▶ WORK REQUIRED:
Each line from the one containing "cuya ambición choca" onward, through the end of the entries, is to be transcribed exactly; nothing else is to be included.

(Saved data entries)
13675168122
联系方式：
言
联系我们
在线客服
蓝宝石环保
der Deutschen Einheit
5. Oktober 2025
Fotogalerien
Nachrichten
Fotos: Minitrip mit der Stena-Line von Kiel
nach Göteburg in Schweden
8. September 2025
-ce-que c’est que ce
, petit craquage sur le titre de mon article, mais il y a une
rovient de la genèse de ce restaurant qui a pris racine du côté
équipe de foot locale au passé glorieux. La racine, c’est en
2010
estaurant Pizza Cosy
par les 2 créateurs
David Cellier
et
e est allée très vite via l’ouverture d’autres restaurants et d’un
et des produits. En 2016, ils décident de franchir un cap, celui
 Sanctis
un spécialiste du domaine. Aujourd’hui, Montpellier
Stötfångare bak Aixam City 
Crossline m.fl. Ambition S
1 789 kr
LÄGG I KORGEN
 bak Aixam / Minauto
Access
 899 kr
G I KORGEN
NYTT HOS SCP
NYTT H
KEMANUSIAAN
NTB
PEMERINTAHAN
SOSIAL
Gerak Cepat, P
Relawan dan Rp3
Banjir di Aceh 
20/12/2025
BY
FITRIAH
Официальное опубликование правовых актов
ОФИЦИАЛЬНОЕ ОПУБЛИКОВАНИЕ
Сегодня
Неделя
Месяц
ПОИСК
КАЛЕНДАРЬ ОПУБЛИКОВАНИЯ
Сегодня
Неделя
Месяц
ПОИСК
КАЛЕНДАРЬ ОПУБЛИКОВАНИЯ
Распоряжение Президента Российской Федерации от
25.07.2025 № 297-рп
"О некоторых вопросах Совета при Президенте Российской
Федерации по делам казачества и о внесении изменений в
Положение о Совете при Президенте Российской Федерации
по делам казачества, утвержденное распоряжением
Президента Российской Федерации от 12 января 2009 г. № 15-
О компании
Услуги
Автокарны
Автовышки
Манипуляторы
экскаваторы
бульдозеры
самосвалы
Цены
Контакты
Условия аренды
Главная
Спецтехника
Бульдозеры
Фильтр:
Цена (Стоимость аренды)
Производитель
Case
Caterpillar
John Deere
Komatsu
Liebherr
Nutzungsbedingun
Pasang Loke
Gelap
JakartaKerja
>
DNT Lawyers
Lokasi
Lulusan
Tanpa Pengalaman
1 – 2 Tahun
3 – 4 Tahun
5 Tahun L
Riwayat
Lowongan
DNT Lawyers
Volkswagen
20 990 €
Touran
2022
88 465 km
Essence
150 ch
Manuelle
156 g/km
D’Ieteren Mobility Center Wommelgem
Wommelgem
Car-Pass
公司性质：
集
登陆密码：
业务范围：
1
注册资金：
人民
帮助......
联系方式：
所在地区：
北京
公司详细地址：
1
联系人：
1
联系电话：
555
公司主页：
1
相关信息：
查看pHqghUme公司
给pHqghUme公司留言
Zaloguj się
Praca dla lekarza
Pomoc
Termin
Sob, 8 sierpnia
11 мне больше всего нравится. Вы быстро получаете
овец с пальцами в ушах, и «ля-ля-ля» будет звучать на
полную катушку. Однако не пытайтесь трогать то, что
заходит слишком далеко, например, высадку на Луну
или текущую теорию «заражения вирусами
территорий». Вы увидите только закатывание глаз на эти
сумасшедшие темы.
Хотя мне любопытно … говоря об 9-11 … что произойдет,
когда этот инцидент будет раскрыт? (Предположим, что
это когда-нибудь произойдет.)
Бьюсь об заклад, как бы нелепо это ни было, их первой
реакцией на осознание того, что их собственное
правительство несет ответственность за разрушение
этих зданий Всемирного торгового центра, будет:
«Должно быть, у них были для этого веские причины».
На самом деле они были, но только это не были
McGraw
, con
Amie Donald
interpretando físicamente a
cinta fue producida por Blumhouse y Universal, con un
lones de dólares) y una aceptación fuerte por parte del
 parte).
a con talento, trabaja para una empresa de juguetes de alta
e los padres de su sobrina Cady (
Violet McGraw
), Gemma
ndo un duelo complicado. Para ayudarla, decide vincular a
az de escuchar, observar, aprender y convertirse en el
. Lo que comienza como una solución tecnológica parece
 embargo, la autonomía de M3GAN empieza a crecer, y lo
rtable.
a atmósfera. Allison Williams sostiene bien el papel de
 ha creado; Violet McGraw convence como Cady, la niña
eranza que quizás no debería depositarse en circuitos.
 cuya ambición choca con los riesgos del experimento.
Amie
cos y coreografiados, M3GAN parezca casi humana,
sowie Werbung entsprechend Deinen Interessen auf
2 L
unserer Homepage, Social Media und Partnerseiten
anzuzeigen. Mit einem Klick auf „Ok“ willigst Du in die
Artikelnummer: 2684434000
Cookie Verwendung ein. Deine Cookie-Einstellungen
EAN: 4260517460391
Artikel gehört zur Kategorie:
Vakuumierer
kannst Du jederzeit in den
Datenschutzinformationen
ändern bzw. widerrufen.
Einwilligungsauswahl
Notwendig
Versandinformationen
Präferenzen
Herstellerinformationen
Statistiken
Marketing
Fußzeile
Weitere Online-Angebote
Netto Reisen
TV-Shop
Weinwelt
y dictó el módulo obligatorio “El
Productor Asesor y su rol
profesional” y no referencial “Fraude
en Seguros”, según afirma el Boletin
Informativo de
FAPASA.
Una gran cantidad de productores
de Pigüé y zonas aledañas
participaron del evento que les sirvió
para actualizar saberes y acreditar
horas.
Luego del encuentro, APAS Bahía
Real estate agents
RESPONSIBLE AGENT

▶ SOLUTION FOR THIS PROBLEM:
 cuya ambición choca con los riesgos del experimento.
Amie
cos y coreografiados, M3GAN parezca casi humana,
sowie Werbung entsprechend Deinen Interessen auf
2 L
unserer Homepage, Social Media und Partnerseiten
anzuzeigen. Mit einem Klick auf „Ok“ willigst Du in die
Artikelnummer: 2684434000
Cookie Verwendung ein. Deine Cookie-Einstellungen
EAN: 4260517460391
Artikel gehört zur Kategorie:
Vakuumierer
kannst Du jederzeit in den
Datenschutzinformationen
ändern bzw. widerrufen.
Einwilligungsauswahl
Notwendig
Versandinformationen
Präferenzen
Herstellerinformationen
Statistiken
Marketing
Fußzeile
Weitere Online-Angebote
Netto Reisen
TV-Shop
Weinwelt
y dictó el módulo obligatorio “El
Productor Asesor y su rol
profesional” y no referencial “Fraude
en Seguros”, según afirma el Boletin
Informativo de
FAPASA.
Una gran cantidad de productores
de Pigüé y zonas aledañas
participaron del evento que les sirvió
para actualizar saberes y acreditar
horas.
Luego del encuentro, APAS Bahía
Real estate agents
RESPONSIBLE AGENT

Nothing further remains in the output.